Ci sedemmo tutti e due nei sedili posteriori. Solitamente in questi casi uno di noi avrebbe dovuto sedersi davanti. Probabilmente è stata solo una nostra inconsapevole presa di posizione, dovevamo passarci tutta la notte in quella macchina e il solo fatto di mettersi davanti presupponeva una minima conversazione con l’autista, in quel momento non rientrava nel nostro programma. Per me sarebbe stato veramente difficile, a stento capivo qualcosa in quella lingua e sicuramente non mi sarei fatto dodici ore di fianco a un russo con la faccia non troppo simpatica. Poteva andarci Oz, sarebbe stato sicuramente più appropriato. Mi sono sentito meno in colpa.

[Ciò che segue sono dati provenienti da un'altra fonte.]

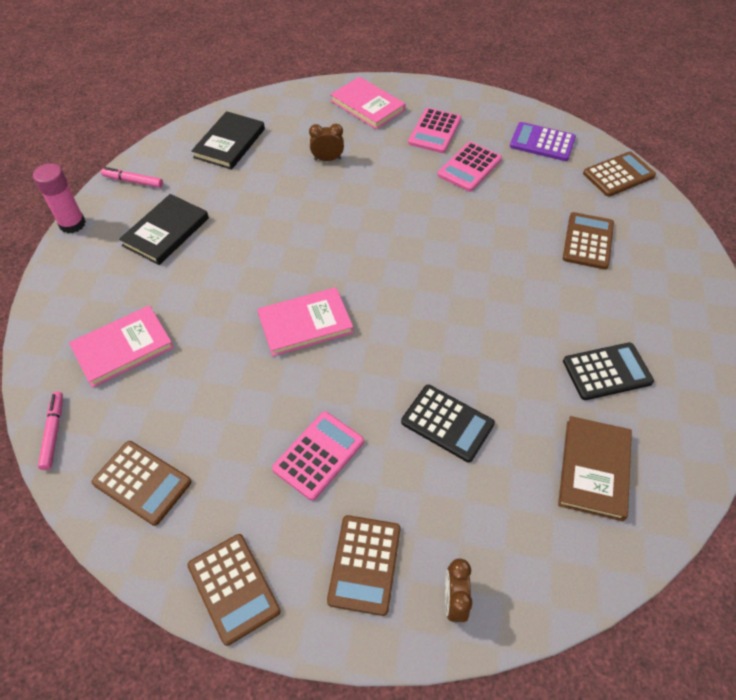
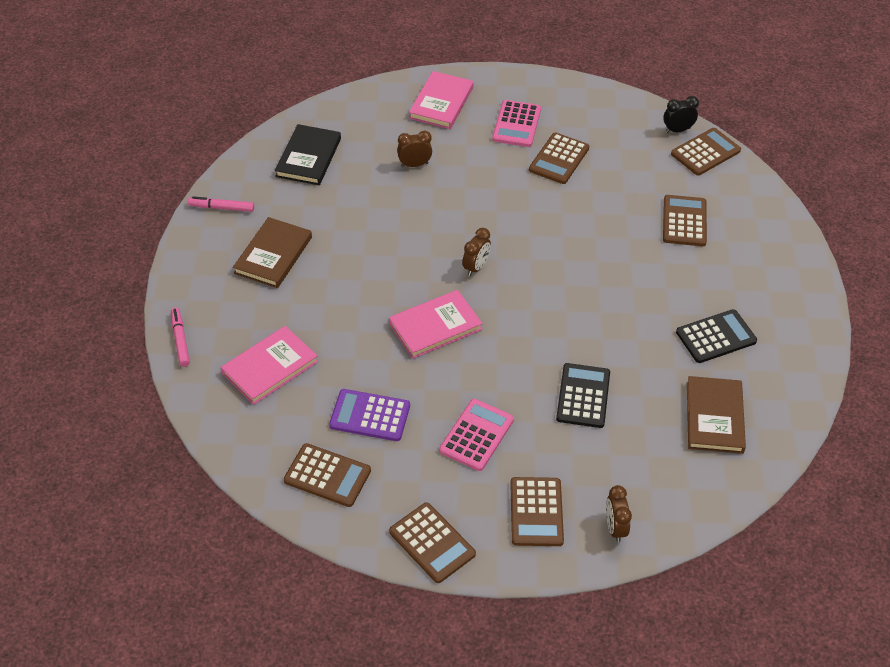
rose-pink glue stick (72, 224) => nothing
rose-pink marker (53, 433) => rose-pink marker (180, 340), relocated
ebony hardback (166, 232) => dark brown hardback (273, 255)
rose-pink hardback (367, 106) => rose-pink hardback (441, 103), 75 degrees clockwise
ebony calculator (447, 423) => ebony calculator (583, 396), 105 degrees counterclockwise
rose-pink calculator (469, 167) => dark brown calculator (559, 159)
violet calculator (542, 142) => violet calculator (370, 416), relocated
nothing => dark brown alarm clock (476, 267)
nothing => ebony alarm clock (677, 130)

Forse c’era seduto qualcun altro davanti, forse, non ricordo.
Il viaggio è stato un disastro; dovete sapere che l’autostrada da San Pietroburgo a Mosca non esiste, o meglio, esiste, ma è una combinazione di semafori, dossi e tutto ciò che non si presuppone che si trovi su un’autostrada.
Il finestrino laterale era rotto, ovviamente il mio. Lasciava passare quel poco d’aria da tenerti sveglio. La nottata è passata così, ricordo solamente una sosta in cui scese solo il russo, a noi non sembrava il caso di prendere ulteriore aria. Con la sigaretta nella mano destra e il caffè nella sinistra parlava con uno, forse il tipo che stava davanti.
Al mattino arrivammo. Oz sembrava aver dormito di più.
Infinite schiere di palazzoni sovietici, in disaccordo cromatico l’uno con l’altro, circondavano la nostra auto. Il russo accosta, si ferma, scende e noi con lui: «io sono arrivato».
Abbiamo pagato, preso i nostri zaini e ci siamo incamminati.